Il consiglio non richiesto della Zuppa è: state dalla parte delle banche. Non si tratta di tifo o spirito sportivo, ma di interessi, quattrini. Le ultime due grandi operazioni in corso (Telecom e Rcs) vi fanno ben capire dove tira il mercato. La questione Rizzoli è molto chiara nella sua semplicità. Una pattuglia corposa di azionisti si è trovata imprigionata in via Solferino. Per carità, non ci fanno pena. Difficile pensare che l'investimento fosse stato fatto per ragioni industriali. Piuttosto il retropensiero di mettere un chip per poter dire la propria nel primo quotidiano italiano deve aver sfiorato l'ego di molti. Il problema è che il chip, con il tempo, è diventato una valanga. E oggi le banche si sono messe in testa di fare un'operazione molto penalizzante per i soci. Lo schema è banale. Gli azionisti ricapitalizzano il gruppo e con metà delle risorse fresche le banche rientrano dai propri sciagurati affidamenti. State dalla parte delle banche.
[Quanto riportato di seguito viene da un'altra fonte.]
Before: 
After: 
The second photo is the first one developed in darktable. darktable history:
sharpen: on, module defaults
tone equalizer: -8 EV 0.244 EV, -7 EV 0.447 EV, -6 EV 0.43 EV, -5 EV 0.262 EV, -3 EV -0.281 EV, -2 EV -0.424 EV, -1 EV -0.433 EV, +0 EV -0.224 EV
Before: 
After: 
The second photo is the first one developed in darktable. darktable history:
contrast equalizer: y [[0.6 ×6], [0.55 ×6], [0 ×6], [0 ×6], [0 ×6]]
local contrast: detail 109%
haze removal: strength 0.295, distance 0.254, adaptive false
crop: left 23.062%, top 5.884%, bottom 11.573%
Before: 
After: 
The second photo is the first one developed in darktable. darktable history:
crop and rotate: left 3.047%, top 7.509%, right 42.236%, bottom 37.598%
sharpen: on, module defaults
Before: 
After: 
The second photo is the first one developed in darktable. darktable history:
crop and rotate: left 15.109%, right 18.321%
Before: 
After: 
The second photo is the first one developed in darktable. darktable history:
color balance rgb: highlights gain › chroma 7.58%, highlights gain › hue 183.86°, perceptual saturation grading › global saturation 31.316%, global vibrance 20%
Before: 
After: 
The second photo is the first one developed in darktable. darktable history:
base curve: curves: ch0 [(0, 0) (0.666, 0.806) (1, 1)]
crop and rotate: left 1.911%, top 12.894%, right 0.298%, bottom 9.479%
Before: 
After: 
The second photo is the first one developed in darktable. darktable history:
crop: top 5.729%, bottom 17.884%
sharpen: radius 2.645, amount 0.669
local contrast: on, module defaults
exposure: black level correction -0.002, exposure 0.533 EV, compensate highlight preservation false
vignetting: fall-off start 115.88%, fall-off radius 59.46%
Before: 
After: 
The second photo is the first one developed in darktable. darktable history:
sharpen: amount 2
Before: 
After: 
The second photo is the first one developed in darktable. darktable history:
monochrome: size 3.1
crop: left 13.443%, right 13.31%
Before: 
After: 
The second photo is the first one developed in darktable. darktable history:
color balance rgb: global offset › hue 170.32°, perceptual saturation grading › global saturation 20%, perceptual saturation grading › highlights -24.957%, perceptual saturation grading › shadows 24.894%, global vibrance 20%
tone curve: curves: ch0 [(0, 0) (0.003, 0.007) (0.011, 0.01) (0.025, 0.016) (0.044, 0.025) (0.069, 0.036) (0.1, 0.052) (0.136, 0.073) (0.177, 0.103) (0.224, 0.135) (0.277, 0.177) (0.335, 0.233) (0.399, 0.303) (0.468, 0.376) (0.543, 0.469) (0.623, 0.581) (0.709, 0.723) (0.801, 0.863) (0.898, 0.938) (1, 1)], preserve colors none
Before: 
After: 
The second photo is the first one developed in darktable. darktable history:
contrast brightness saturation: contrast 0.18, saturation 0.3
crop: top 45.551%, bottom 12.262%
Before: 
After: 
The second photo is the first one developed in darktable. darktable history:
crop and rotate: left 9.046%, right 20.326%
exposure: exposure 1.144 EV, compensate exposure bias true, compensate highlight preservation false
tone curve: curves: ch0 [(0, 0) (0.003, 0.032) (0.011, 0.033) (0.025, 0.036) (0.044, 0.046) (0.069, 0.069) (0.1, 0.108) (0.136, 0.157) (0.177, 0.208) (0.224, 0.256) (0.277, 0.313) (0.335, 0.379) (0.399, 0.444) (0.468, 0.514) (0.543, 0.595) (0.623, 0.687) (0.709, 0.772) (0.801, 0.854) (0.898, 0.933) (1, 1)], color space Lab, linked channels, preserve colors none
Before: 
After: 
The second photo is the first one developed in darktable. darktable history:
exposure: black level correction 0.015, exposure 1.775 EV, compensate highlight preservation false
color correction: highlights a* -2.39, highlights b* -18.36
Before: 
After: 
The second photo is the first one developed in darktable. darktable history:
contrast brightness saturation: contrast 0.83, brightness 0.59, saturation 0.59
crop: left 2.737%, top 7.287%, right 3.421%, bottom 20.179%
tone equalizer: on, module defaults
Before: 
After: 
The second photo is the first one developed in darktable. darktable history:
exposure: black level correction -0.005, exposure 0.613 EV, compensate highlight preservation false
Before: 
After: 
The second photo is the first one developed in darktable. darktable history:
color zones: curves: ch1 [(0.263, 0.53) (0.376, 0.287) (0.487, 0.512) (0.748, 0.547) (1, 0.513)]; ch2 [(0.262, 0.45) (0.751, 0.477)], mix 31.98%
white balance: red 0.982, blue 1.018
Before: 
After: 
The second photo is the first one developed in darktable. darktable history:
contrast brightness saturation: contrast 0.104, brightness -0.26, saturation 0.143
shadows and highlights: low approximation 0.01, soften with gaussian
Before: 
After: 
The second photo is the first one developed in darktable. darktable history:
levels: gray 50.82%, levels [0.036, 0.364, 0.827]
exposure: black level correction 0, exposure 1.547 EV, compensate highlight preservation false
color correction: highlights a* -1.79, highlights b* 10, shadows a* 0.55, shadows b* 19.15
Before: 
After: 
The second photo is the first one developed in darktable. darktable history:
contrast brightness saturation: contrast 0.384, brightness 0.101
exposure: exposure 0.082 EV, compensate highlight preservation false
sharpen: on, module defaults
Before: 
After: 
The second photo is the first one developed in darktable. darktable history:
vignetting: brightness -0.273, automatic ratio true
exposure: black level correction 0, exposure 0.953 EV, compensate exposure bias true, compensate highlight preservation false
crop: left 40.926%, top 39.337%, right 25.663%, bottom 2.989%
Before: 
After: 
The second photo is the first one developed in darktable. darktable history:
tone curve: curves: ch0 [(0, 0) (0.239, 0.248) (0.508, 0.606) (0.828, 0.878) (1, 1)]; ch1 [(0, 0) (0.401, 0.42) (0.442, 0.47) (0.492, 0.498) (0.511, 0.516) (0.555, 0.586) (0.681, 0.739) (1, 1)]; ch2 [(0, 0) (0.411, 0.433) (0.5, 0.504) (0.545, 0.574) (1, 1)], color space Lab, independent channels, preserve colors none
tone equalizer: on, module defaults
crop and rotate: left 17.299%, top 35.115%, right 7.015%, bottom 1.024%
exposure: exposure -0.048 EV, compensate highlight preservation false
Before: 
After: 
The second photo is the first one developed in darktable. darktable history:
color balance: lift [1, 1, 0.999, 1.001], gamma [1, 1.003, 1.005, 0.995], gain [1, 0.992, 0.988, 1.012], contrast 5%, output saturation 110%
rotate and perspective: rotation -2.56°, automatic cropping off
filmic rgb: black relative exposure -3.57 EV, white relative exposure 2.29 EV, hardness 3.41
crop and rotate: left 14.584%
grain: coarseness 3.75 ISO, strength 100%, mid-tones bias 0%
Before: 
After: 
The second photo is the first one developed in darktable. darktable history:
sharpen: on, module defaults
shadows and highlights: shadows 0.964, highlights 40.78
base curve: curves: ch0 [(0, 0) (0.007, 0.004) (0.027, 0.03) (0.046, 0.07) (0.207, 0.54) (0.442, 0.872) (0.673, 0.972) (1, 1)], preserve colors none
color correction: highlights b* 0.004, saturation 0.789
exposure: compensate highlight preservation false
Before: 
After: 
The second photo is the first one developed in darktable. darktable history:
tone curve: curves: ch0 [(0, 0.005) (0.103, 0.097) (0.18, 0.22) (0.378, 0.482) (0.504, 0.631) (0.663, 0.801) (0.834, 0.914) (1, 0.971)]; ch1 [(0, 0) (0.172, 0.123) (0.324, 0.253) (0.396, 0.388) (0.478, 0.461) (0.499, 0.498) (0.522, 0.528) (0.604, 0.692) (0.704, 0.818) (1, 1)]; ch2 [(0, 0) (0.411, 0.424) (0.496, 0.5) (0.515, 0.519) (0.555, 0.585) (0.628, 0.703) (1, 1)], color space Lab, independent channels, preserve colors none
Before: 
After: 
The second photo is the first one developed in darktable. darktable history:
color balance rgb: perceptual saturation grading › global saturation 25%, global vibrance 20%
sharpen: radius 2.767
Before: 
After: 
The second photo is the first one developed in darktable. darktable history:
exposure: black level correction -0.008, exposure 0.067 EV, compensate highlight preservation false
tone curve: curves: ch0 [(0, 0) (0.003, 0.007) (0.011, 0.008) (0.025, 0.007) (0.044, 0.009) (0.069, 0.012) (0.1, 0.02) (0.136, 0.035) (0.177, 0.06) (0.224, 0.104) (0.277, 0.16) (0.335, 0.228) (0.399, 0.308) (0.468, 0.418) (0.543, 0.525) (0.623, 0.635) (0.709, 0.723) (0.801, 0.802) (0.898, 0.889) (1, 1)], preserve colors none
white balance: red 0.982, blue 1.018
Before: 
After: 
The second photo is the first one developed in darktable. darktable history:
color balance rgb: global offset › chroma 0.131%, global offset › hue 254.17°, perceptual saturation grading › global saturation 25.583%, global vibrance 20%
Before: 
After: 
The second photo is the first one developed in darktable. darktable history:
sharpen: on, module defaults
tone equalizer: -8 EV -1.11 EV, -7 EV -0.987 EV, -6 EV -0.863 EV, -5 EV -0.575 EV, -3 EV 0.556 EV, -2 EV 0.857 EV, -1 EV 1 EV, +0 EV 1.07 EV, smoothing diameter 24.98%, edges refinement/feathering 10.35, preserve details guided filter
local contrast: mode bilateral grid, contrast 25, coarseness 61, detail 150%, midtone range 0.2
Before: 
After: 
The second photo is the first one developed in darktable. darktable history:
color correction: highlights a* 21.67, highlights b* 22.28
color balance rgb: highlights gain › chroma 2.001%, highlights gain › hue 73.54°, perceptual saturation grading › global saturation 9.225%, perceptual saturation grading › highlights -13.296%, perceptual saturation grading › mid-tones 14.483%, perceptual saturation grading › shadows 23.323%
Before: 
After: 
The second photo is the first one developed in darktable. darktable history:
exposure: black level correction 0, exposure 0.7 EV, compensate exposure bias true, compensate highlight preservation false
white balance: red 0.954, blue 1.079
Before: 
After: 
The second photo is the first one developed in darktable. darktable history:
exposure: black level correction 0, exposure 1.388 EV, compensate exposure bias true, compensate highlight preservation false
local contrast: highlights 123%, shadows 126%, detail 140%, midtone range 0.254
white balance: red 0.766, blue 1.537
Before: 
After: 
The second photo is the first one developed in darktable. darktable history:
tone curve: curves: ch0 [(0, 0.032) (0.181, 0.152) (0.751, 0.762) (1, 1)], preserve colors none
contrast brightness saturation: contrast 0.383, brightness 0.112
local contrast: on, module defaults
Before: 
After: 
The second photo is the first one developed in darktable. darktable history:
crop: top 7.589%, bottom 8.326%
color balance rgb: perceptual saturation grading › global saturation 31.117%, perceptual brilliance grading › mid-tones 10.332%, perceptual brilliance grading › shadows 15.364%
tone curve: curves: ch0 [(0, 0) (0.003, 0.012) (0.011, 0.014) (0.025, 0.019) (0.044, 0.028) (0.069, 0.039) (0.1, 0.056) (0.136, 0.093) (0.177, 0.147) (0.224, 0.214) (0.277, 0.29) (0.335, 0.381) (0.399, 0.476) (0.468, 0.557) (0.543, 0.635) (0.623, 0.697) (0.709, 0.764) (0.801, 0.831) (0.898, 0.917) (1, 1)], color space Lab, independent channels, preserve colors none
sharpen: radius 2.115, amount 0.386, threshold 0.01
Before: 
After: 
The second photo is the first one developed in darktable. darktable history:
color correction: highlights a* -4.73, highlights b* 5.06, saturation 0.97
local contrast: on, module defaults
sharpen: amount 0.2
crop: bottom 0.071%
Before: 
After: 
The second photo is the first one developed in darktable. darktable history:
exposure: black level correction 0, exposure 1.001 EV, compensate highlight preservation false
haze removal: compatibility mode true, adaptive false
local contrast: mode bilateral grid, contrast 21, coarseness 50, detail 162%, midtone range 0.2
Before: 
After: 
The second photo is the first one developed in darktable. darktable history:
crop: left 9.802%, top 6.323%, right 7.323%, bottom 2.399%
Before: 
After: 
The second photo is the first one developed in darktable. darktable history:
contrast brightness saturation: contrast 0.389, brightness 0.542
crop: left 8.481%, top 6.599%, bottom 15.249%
La questione è ovviamente un po' più complessa. Molti degli stessi soci della Rcs sono indebitati con i medesimi istituti di credito. Questi ultimi, legittimamente, rientrano del rientrabile. Per Rcs la soluzione è più complicata rispetto a Telecom, per il semplice motivo che i soci di minoranza, tanto piccoli non sono. Insomma la polpetta avvelenata la dovrebbero ingurgitare signori che hanno messo nel gruppo fior di quattrini e hanno qualche strumento di opposizione mediatica. Diciamo così.
In Telecom, invece, sono guai per i piccoli investitori. Che tutti insieme tanto piccoli non sono poiché controllano il 70% del gruppo. Ma che singolarmente (tranne che per i Fossati) sono tanti zero virgola. Degli invisibili. O se preferite il solito parco buoi. Qua l'operazione è un po' diversa. Ma segue il medesimo schema: le banche debbono rientrare del loro pessimo investimento di sistema. Per farlo è necessario che i cinesi di H3g fondano «3» con Telecom e che i medesimi si comprino le quote delle banche pagando un premio di maggioranza (sì, sì: fa ridere pensare che il 22,5% in mano alla scatoletta Telco possa meritarsi un premio) ai soci bancari. Nelle settimane scorse c'è stato un piccolo intralcio allo schema. «3» deve essere valutata almeno 1-1,5 miliardi per far girare tutta l'operazione. Ma scartabellando i conti ci si è resi conto di come i cinesi valutino un po' troppo generosamente il proprio margine lordo: è gonfiato (rispetto a quello di Telecom) poiché in esso non sono contenuti i costi per acquisire nuovi clienti (in sostanza vi regalano un telefonino supercool). Questi enormi costi vengono considerati investimenti che dunque intaccano solo i margini netti. Non sarà dunque indifferente capire se alla fine «3» verrà valutata applicando un certo multiplo al margine lordo o a quello (molto meno favorevole) netto. Alchimie, che possono però fregare i piccoli azionisti.
C'è un altro aspetto (questa volta riguarda la parte Telecom) che conviene sottolineare. Il gruppo di tlc ha un debito lordo superiore ai 36 miliardi ed uno netto di 28. Banalizziamo anche in questo caso: la differenza tra il primo e il secondo è cassa, liquidità che il gruppo si tiene sui propri conti per circa 8 miliardi. Perché tanta abbondanza con un debito così alto? E ancora: nelle settimane scorse il gruppo si è rifinanziato (emettendo una prima tranche di un ibrido) a poco meno dell'8 per cento. Il suo costo del debito dovrebbe essere intorno al 5%, anche se l'ultima operazione è stata molto più cara. La cassa, se gli va bene, rende l'1,5-2% ad essere generosi. Facendo proprio il conto della serva, ma particolarmente generosa, il costo of carry (la differenza tra costo del debito e rendimento della cassa) è di tre punti percentuali. Avere 8 miliardi di cassa costa circa 250 milioni di euro l'anno. Perché sostenere questo sbilancio? Non sembra sia aria di fare affari in giro per cui è necessaria pronta cassa. Al contrario si è in una situazione in cui un gruppo cinese sta cercando di portarsi a casa tutta la baracca, senza lanciare un'Opa.